L’addestramento avviene analizzando anni di commenti, condivisioni, preferenze e contenuti multimediali, permettendo alla macchina di replicare sfumature caratteriali e modalità espressive tipiche della persona reale.
Uno strumento per gli Influencer?
Oltre allo scenario post-mortem, il brevetto suggerisce un utilizzo pratico per i creatori di contenuti. L’AI potrebbe fungere da “sostituto” durante le pause dai social, permettendo agli influencer di mantenere alto l’engagement e continuare a generare materiale per i follower senza essere fisicamente presenti.
La Posizione di Meta: “Solo una Questione di Proprietà Intellettuale”
Nonostante il potenziale rivoluzionario (e inquietante) della tecnologia, un portavoce di Meta ha cercato di gettare acqua sul fuoco. L’azienda ha confermato l’esistenza del brevetto, specificando però che non vi è alcun piano immediato per l’implementazione commerciale.
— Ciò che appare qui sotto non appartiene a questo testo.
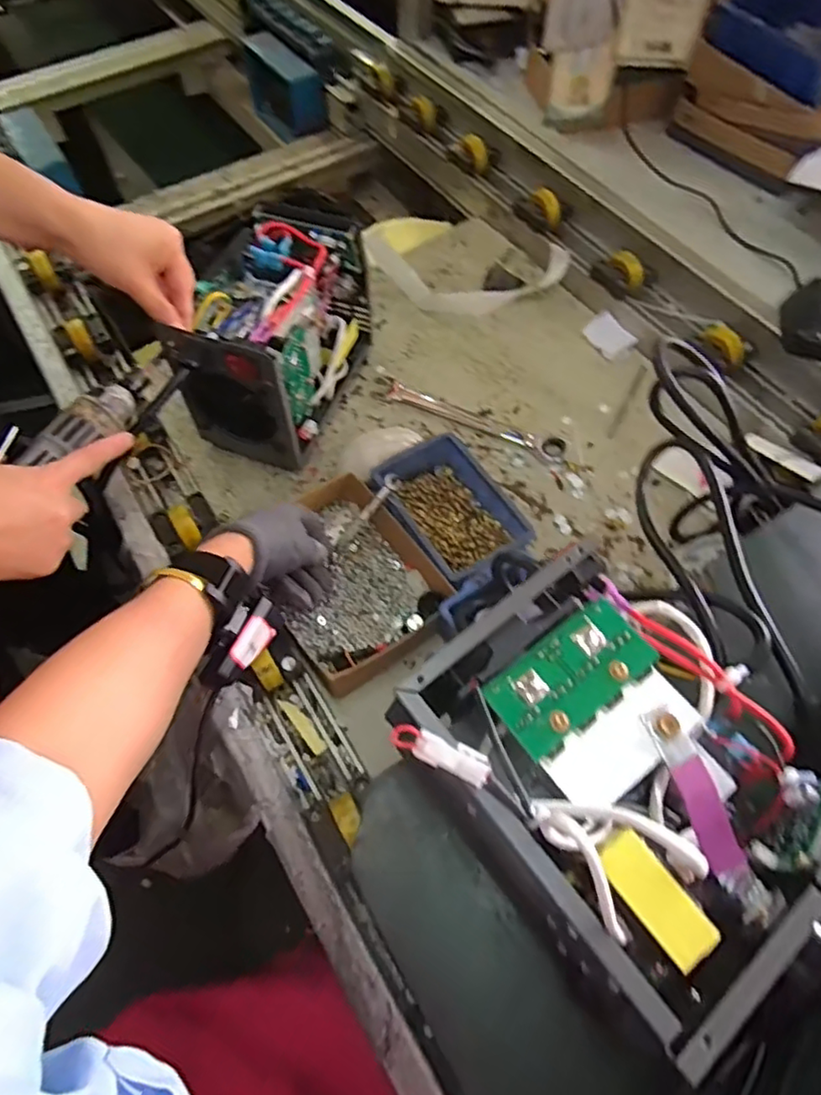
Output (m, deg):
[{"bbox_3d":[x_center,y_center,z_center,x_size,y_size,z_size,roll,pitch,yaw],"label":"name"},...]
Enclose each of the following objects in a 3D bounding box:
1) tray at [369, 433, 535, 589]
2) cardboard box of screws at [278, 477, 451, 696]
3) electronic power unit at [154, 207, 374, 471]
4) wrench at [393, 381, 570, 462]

“Depositare brevetti ci consente di proteggere nuovi concetti e idee innovative, ma non implica necessariamente che queste tecnologie verranno integrate nei nostri prodotti,” ha dichiarato la società.
Questa cautela è probabilmente dovuta alle enormi barriere legali e ai rischi di reputazione che un “bot dei morti” comporterebbe a livello globale.
Questioni Etiche e Legali: Il Diritto di “Restare Morti”
La possibilità di un’immortalità digitale tramite LLM non convince esperti e accademici. Le critiche si muovono su due fronti principali:
1. Privacy e Diritti Digitali
La professoressa Edina Harbinja (Università di Birmingham) ha evidenziato come le piattaforme abbiano un forte incentivo economico nel mantenere attivi gli account popolari. Tuttavia, avverte che questo non deve tradursi in una violazione della privacy postuma o dei diritti digitali dell’individuo, che potrebbe non aver mai acconsentito a essere “clonato”.
2. L’impatto psicologico sui superstiti
Ancora più drastico è il commento di Joseph Davis, docente di sociologia all’Università della Virginia. Davis sottolinea il pericolo di interferire con il naturale processo di guarigione di amici e parenti. La sua posizione è netta: Meta dovrebbe “lasciare che i morti siano morti”, evitando di trasformare il lutto in un’interazione artificiale continua.
Verso un Futuro di Fantasmi Digitali?
Il brevetto di Meta apre una finestra su un futuro in cui la nostra eredità digitale potrebbe diventare autonoma. Sebbene la tecnologia non sia ancora disponibile, il dibattito è aperto: vogliamo davvero che un algoritmo continui a parlare per noi quando non potremo più farlo?